Task details:
Please give again, exactly and only, the stretch of lines from the one containing "index dip: (649, 2009)" to the end of the entries below.

Records contained in a dataset
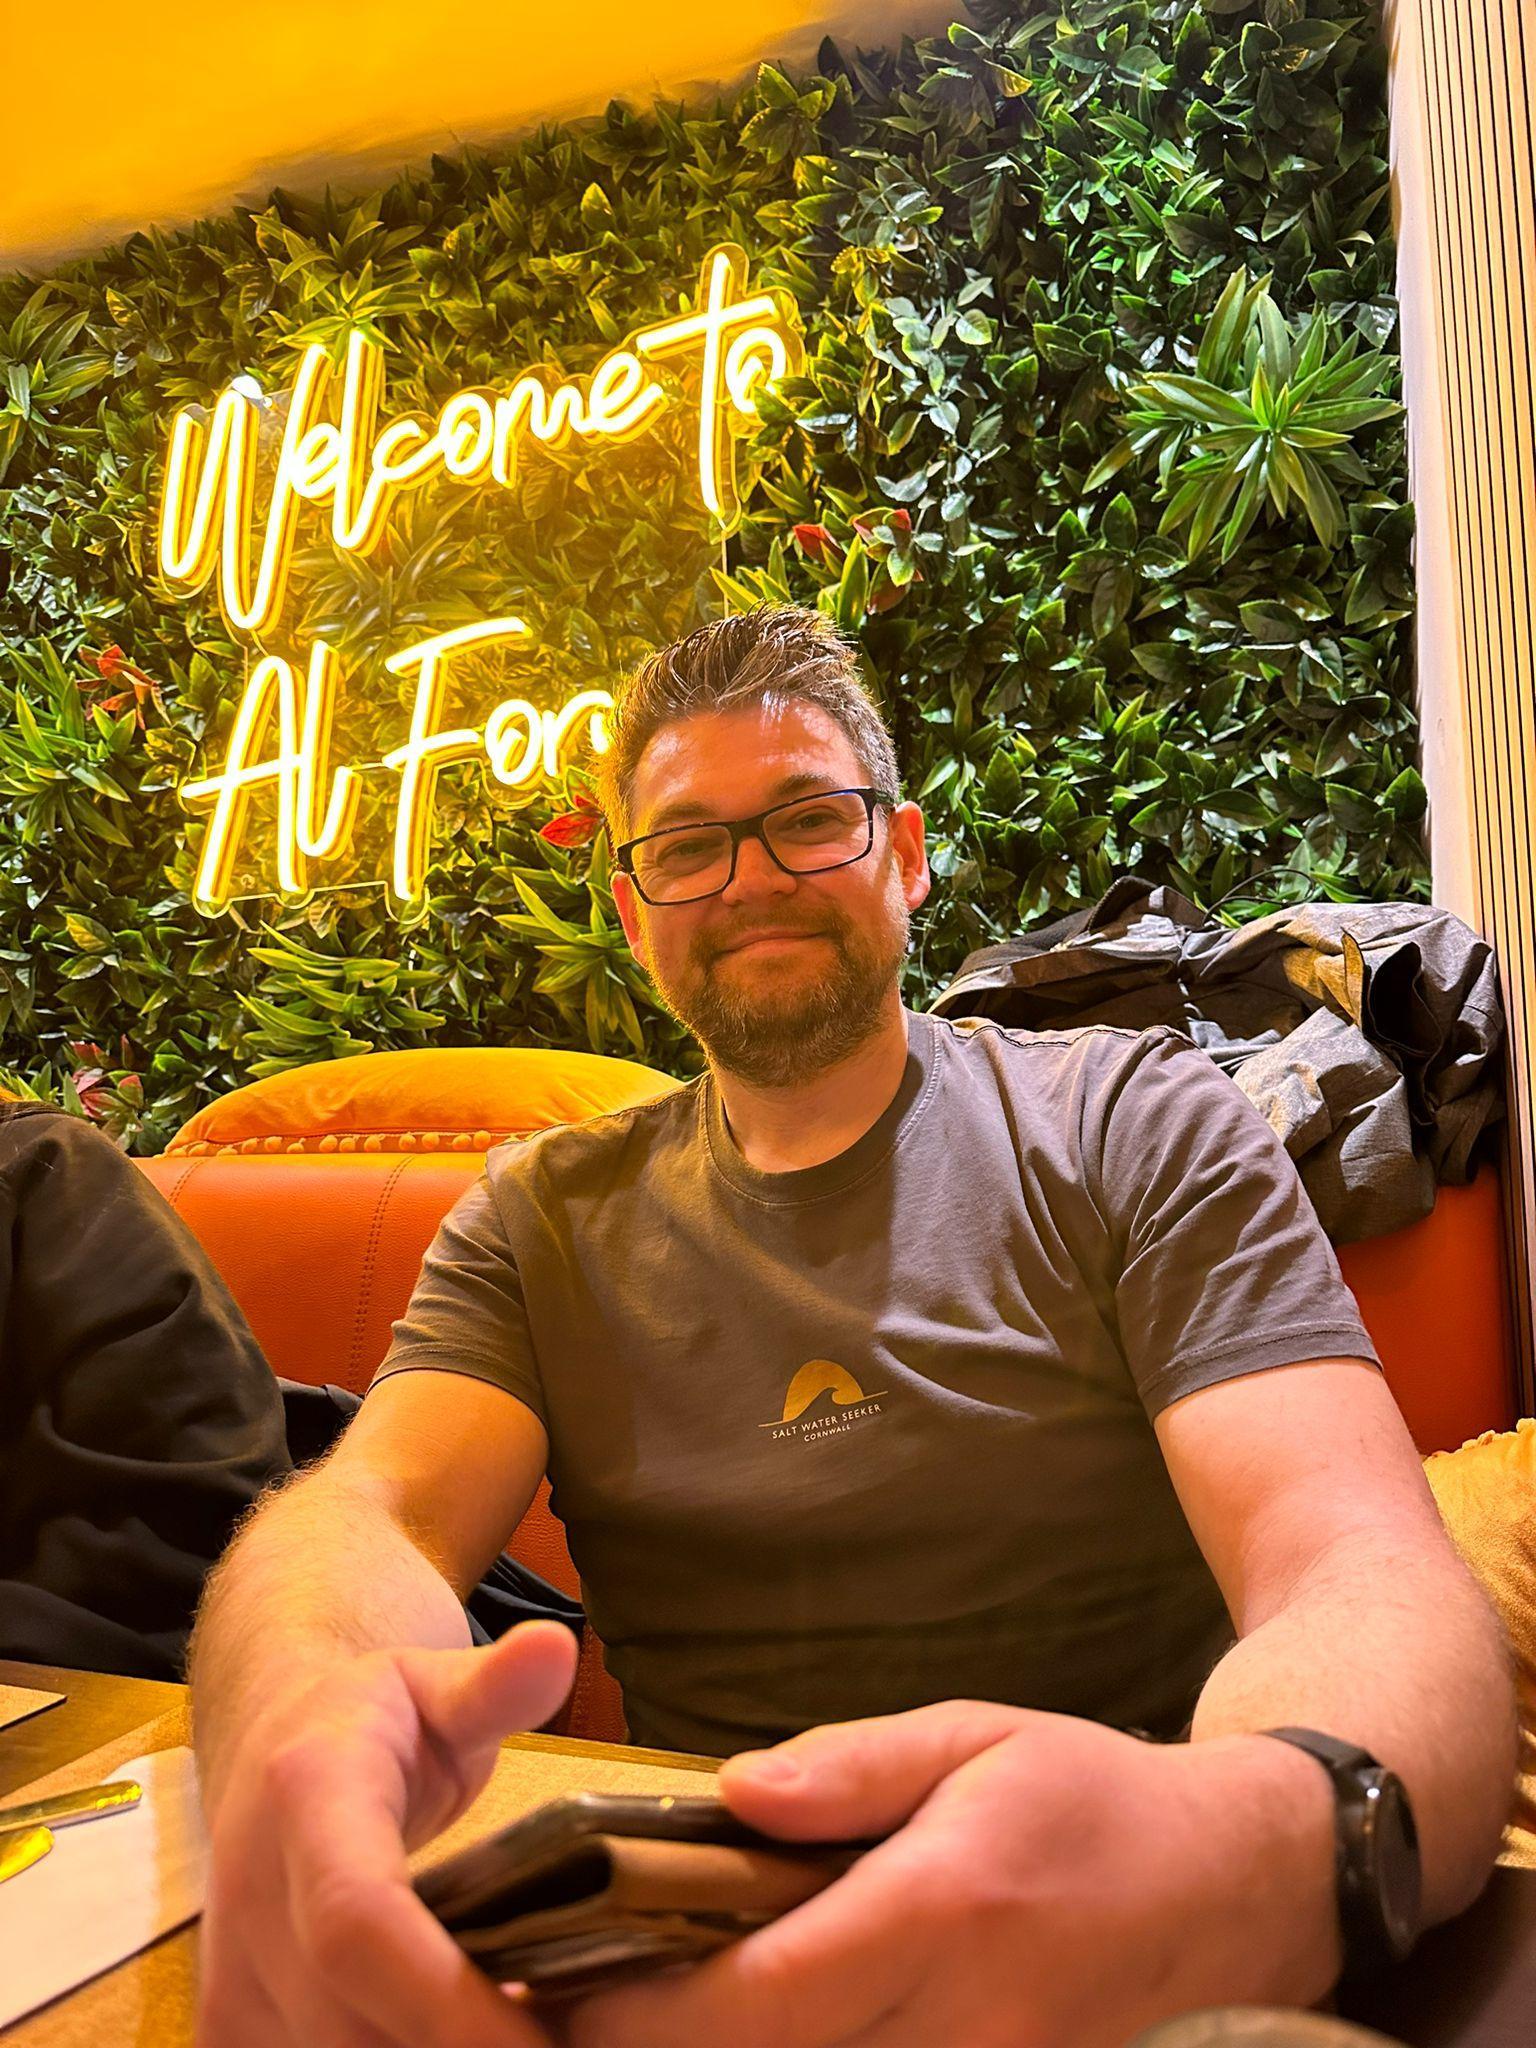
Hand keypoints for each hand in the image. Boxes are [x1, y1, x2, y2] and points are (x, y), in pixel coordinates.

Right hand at [195, 1619, 576, 2047]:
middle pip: (342, 2025)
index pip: (356, 1917)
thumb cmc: (377, 1718)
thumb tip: (556, 1648)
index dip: (441, 1998)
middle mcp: (250, 1893)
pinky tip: (461, 2047)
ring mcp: (228, 1970)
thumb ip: (496, 1684)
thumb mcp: (439, 1685)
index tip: (536, 2040)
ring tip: (528, 2042)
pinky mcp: (228, 2025)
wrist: (275, 1740)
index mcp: (309, 1795)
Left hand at [561, 1700, 1338, 2047]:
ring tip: (635, 2016)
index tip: (564, 1986)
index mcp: (946, 1909)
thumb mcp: (971, 1735)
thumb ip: (851, 1768)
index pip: (768, 1990)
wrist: (1225, 1887)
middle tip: (567, 2006)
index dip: (649, 2009)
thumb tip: (733, 1795)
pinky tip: (741, 2029)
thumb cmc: (1085, 1790)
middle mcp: (965, 2022)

Response area:
index dip: (649, 2009)
thumb tip: (733, 1795)
pinky tip: (741, 2029)
thumb cmc: (1085, 1790)
middle mcp: (965, 2022)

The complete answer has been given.